FMRP functions in translational regulation, mRNA transport, and activity-dependent synaptic modulation studied in paradigms developed by researchers at Columbia University, Yale University, University of Oxford, and University of Melbourne. Mechanistic models invoke interactions with ribosomes and translation initiation factors characterized in biochemical assays influenced by methodologies from Cold Spring Harbor Laboratory, Max Planck Institute for Biophysical Chemistry, and EMBL-EBI. Electrophysiological consequences of FMRP loss have been explored in studies linked with laboratories at University of California, Berkeley, University of Pennsylvania, University of Washington, and King's College London, demonstrating effects on metabotropic glutamate receptor signaling first proposed in work by groups at University of Texas Southwestern Medical Center and Vanderbilt University. Cell biological studies using live imaging from teams at Massachusetts General Hospital and Weill Cornell Medical College show that FMRP associates with transport granules and stress granules characterized by methods refined at MIT and Harvard Medical School.

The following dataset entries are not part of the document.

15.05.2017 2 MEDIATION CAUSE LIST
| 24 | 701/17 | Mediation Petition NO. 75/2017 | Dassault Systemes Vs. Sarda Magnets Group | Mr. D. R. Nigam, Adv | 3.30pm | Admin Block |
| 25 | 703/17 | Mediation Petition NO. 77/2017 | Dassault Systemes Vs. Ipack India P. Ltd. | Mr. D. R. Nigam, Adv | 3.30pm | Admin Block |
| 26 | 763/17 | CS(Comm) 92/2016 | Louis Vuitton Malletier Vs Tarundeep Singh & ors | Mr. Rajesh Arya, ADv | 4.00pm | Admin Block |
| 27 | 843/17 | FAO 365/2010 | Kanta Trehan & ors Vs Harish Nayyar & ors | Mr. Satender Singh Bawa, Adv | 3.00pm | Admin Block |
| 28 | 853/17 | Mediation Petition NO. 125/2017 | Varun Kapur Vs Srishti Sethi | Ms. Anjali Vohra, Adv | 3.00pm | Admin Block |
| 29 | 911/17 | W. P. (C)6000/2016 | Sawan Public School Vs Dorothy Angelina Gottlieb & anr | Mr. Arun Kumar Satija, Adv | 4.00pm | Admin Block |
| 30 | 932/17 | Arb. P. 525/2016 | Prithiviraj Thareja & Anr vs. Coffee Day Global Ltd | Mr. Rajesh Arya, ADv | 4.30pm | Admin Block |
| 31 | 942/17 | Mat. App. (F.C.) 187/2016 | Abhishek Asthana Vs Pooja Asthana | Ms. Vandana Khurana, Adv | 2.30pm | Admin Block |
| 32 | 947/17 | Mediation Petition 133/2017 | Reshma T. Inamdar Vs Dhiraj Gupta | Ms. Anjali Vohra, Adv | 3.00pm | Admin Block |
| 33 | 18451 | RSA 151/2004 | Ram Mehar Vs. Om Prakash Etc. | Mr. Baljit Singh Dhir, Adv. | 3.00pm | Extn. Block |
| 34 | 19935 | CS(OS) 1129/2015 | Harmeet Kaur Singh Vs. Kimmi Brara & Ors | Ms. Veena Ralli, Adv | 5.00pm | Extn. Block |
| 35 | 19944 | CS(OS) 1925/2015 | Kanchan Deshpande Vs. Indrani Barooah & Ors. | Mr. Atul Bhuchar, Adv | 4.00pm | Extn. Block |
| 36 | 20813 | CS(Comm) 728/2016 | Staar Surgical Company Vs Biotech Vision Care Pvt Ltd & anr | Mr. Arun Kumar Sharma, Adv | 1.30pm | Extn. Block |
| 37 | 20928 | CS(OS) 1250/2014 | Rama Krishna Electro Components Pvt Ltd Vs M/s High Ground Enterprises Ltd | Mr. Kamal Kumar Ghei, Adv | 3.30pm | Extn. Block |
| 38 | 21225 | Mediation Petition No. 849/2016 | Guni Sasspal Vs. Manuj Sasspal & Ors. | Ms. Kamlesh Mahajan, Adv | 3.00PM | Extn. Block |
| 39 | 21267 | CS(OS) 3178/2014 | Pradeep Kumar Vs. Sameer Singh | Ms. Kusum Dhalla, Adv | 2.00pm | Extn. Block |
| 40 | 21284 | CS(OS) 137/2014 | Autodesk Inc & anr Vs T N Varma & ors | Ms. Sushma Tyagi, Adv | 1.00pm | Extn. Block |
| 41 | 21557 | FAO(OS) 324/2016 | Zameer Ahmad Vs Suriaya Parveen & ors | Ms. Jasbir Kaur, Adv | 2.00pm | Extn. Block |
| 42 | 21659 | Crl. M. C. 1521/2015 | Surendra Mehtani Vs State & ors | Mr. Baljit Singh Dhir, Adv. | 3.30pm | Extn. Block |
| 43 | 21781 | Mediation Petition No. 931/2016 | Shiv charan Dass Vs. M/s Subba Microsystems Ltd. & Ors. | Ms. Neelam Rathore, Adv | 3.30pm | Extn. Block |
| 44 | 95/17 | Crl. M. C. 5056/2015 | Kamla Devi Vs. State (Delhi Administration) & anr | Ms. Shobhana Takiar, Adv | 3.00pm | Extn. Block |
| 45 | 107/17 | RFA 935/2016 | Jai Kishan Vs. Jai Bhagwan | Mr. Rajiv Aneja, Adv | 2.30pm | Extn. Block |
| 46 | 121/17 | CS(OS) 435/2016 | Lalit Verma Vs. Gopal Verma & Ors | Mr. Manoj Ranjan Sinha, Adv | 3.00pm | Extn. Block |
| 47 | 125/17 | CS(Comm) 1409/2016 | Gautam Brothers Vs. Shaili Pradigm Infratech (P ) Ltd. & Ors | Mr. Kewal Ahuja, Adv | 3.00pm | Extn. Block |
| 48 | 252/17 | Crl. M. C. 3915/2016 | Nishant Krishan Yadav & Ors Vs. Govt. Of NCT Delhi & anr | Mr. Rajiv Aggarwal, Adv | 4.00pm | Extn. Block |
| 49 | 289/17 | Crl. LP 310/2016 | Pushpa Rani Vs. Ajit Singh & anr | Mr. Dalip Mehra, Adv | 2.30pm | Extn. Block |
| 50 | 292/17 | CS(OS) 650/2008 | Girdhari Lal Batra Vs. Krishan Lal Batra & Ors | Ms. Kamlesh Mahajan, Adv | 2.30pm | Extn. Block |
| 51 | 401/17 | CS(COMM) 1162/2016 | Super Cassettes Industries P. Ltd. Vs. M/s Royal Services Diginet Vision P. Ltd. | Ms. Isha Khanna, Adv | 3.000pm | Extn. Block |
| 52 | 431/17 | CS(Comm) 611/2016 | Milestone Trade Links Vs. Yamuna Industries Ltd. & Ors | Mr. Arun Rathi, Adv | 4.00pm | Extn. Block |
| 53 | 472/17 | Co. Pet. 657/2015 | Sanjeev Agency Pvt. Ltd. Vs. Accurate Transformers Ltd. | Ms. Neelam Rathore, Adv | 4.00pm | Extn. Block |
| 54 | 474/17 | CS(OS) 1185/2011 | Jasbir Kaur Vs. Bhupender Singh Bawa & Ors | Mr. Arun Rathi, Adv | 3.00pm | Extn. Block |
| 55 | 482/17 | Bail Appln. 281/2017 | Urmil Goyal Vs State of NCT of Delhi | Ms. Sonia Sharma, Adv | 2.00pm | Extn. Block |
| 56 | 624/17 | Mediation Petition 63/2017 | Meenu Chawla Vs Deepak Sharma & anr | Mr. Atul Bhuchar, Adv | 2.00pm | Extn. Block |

Clinical significance and Fragile X syndrome

Loss or silencing of the FMR1 gene leads to Fragile X syndrome, a neurodevelopmental disorder diagnosed by clinical geneticists at centers such as Mayo Clinic, Johns Hopkins Hospital, and Great Ormond Street Hospital. Large-scale cohort studies coordinated with organizations like World Health Organization and Centers for Disease Control and Prevention established phenotypic spectra including intellectual disability and autism spectrum features investigated by groups at King's College London, Stanford University School of Medicine, and University of California, Los Angeles. Molecular diagnostics use assays developed by laboratories at Emory University, University of Colorado, and commercial partners such as Roche and Abbott Laboratories. Clinical trials of targeted therapies have been conducted through networks including National Institute of Mental Health, European Medicines Agency, and industry sponsors such as Novartis and Pfizer.

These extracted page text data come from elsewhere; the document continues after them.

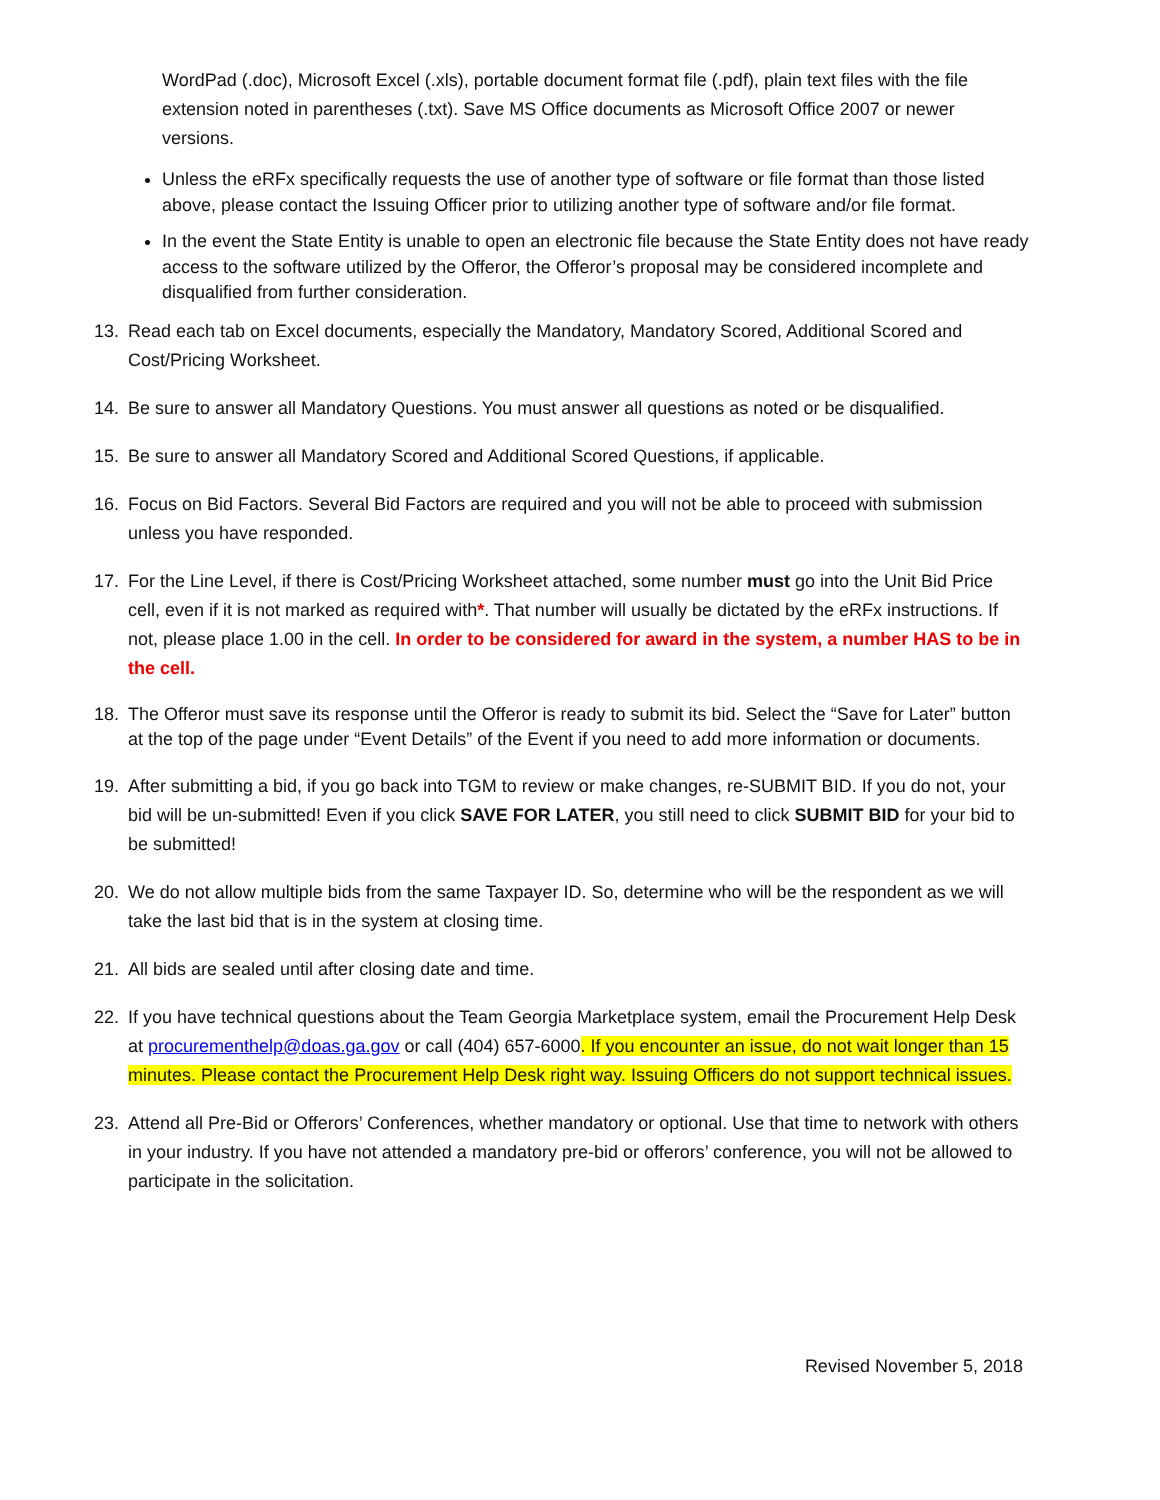WordPad (.doc), Microsoft Excel (.xls), portable document format file (.pdf), plain text files with the file extension noted in parentheses (.txt). Save MS Office documents as Microsoft Office 2007 or newer versions.
Unless the eRFx specifically requests the use of another type of software or file format than those listed above, please contact the Issuing Officer prior to utilizing another type of software and/or file format.
In the event the State Entity is unable to open an electronic file because the State Entity does not have ready access to the software utilized by the Offeror, the Offeror’s proposal may be considered incomplete and disqualified from further consideration.
13. Read each tab on Excel documents, especially the Mandatory, Mandatory Scored, Additional Scored and Cost/Pricing Worksheet.
14. Be sure to answer all Mandatory Questions. You must answer all questions as noted or be disqualified.
15. Be sure to answer all Mandatory Scored and Additional Scored Questions, if applicable.
16. Focus on Bid Factors. Several Bid Factors are required and you will not be able to proceed with submission unless you have responded.
17. For the Line Level, if there is Cost/Pricing Worksheet attached, some number must go into the Unit Bid Price cell, even if it is not marked as required with*. That number will usually be dictated by the eRFx instructions. If not, please place 1.00 in the cell. In order to be considered for award in the system, a number HAS to be in the cell.
18. The Offeror must save its response until the Offeror is ready to submit its bid. Select the “Save for Later” button at the top of the page under “Event Details” of the Event if you need to add more information or documents.
19. After submitting a bid, if you go back into TGM to review or make changes, re-SUBMIT BID. If you do not, your bid will be un-submitted! Even if you click SAVE FOR LATER, you still need to click SUBMIT BID for your bid to be submitted!
20. We do not allow multiple bids from the same Taxpayer ID. So, determine who will be the respondent as we will take the last bid that is in the system at closing time.
21. All bids are sealed until after closing date and time.
22. If you have technical questions about the Team Georgia Marketplace system, email the Procurement Help Desk at procurementhelp@doas.ga.gov or call (404) 657-6000. If you encounter an issue, do not wait longer than 15 minutes. Please contact the Procurement Help Desk right way. Issuing Officers do not support technical issues.
23. Attend all Pre-Bid or Offerors’ Conferences, whether mandatory or optional. Use that time to network with others in your industry. If you have not attended a mandatory pre-bid or offerors’ conference, you will not be allowed to participate in the solicitation.
Revised November 5, 2018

Interactions and regulatory partners

FMRP interacts with numerous RNA-binding proteins, translation factors, and cytoskeletal regulators identified through proteomics and yeast two-hybrid screens performed at European Molecular Biology Laboratory, Wellcome Trust Sanger Institute, Broad Institute, and Proteome Sciences. Notable partners include homologs and factors studied by researchers at University of Toronto, Monash University, Riken, and Institut Pasteur; these studies implicated interaction networks involving components of mRNA transport granules, microtubule motors, and signaling pathways analyzed in work at Cold Spring Harbor Laboratory, Johns Hopkins University School of Medicine, and Duke University School of Medicine. Post-translational regulation by kinases and phosphatases has been mapped in pathways characterized by investigators at University of Cambridge, Imperial College London, and University of Pennsylvania.

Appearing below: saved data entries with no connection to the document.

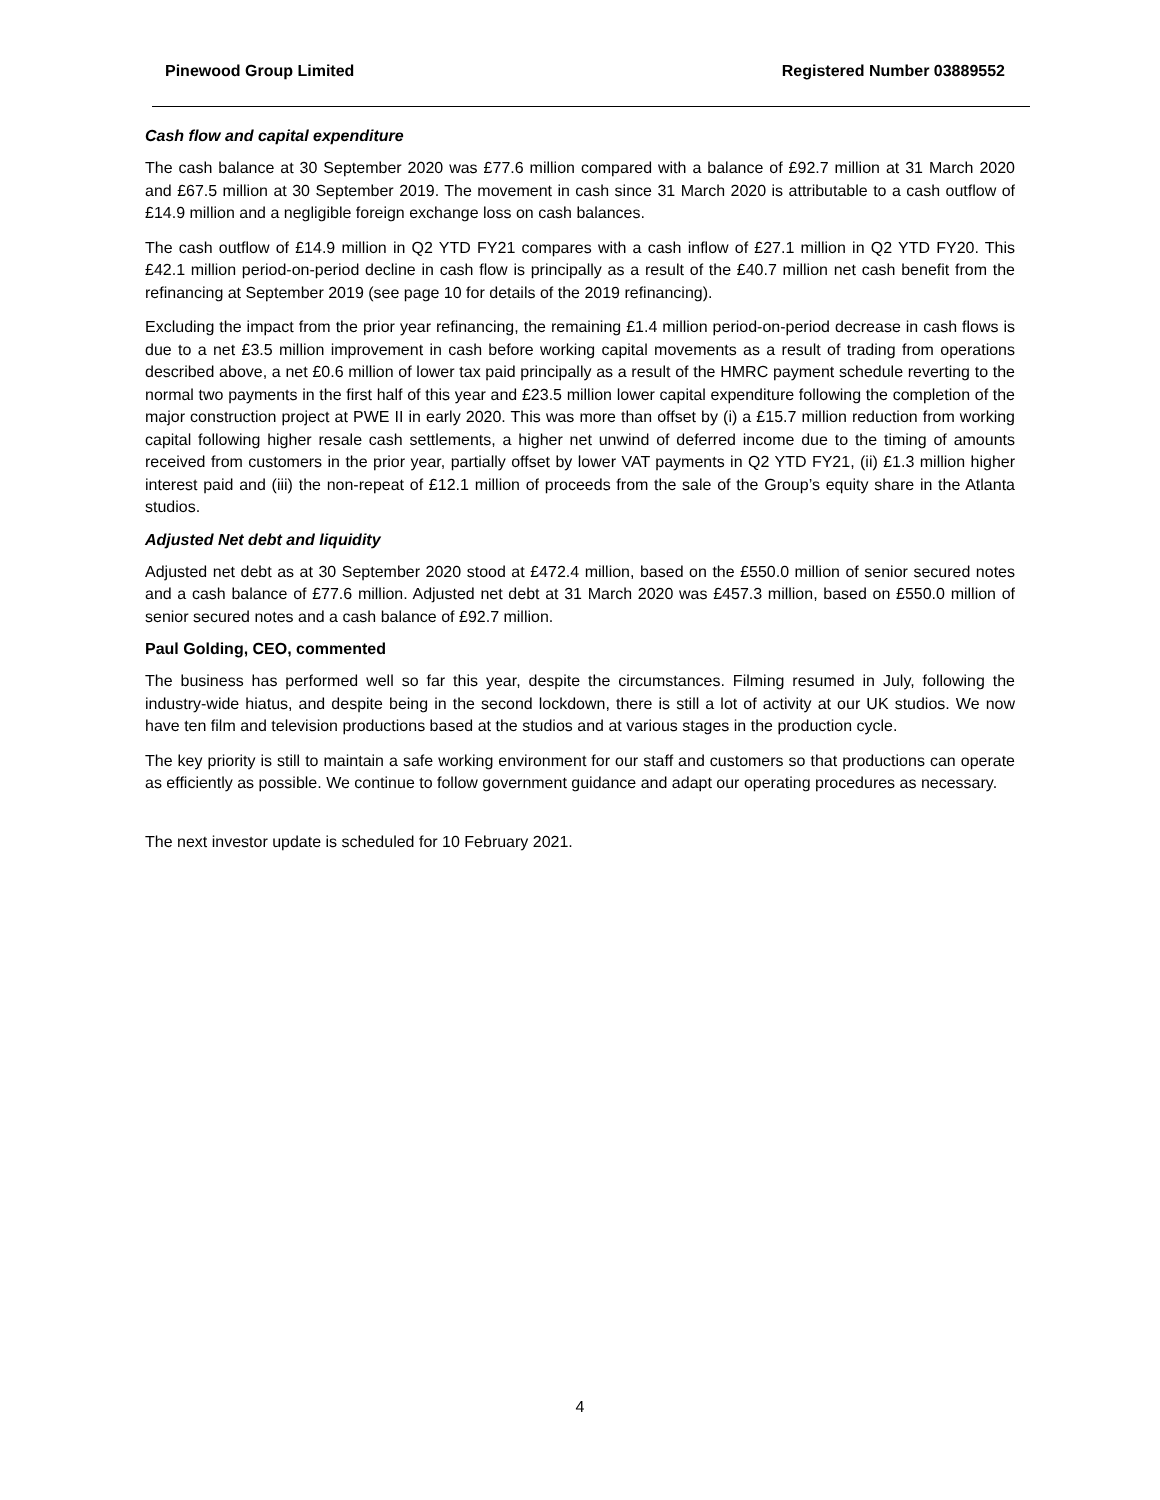Pinewood Group Limited Registered Number 03889552
Cash flow and capital expenditure
The cash balance at 30 September 2020 was £77.6 million compared with a balance of £92.7 million at 31 March 2020 and £67.5 million at 30 September 2019. The movement in cash since 31 March 2020 is attributable to a cash outflow of £14.9 million and a negligible foreign exchange loss on cash balances.
The cash outflow of £14.9 million in Q2 YTD FY21 compares with a cash inflow of £27.1 million in Q2 YTD FY20. This £42.1 million period-on-period decline in cash flow is principally as a result of the £40.7 million net cash benefit from the refinancing at September 2019 (see page 10 for details of the 2019 refinancing).
Excluding the impact from the prior year refinancing, the remaining £1.4 million period-on-period decrease in cash flows is due to a net £3.5 million improvement in cash before working capital movements as a result of trading from operations described above, a net £0.6 million of lower tax paid principally as a result of the HMRC payment schedule reverting to the normal two payments in the first half of this year and £23.5 million lower capital expenditure following the completion of the major construction project at PWE II in early 2020. This was more than offset by (i) a £15.7 million reduction from working capital following higher resale cash settlements, a higher net unwind of deferred income due to the timing of amounts received from customers in the prior year, partially offset by lower VAT payments in Q2 YTD FY21, (ii) £1.3 million higher interest paid and (iii) the non-repeat of £12.1 million of proceeds from the sale of the Group’s equity share in the Atlanta studios.
Adjusted Net debt and liquidity
Adjusted net debt as at 30 September 2020 stood at £472.4 million, based on the £550.0 million of senior secured notes and a cash balance of £77.6 million. Adjusted net debt at 31 March 2020 was £457.3 million, based on £550.0 million of senior secured notes and a cash balance of £92.7 million.
Paul Golding, CEO, commented
The business has performed well so far this year, despite the circumstances. Filming resumed in July, following the industry-wide hiatus, and despite being in the second lockdown, there is still a lot of activity at our UK studios. We now have ten film and television productions based at the studios and at various stages in the production cycle.
The key priority is still to maintain a safe working environment for our staff and customers so that productions can operate as efficiently as possible. We continue to follow government guidance and adapt our operating procedures as necessary.
The next investor update is scheduled for 10 February 2021.
4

Research techniques and model systems

Research on FMRP employs genetic, molecular, cellular, and behavioral approaches using models developed at centers including The Jackson Laboratory, Max Planck Institute for Developmental Biology, Wistar Institute, and Howard Hughes Medical Institute. Key model systems include Fmr1 knockout mice studied at Cold Spring Harbor Laboratory, Drosophila models from groups at University of California, Irvine and University of Edinburgh, zebrafish lines maintained at Baylor College of Medicine, and cellular systems derived from induced pluripotent stem cell studies at Karolinska Institutet, Stanford University, and University of California, San Diego. Techniques span CRISPR workflows popularized at Broad Institute and MIT, ribosome profiling methods advanced by teams at University of Chicago and University of California, Santa Cruz, single-molecule imaging from groups at Harvard University and Max Planck Institute for Biophysical Chemistry, and high-throughput sequencing pipelines developed at Wellcome Sanger Institute and European Bioinformatics Institute.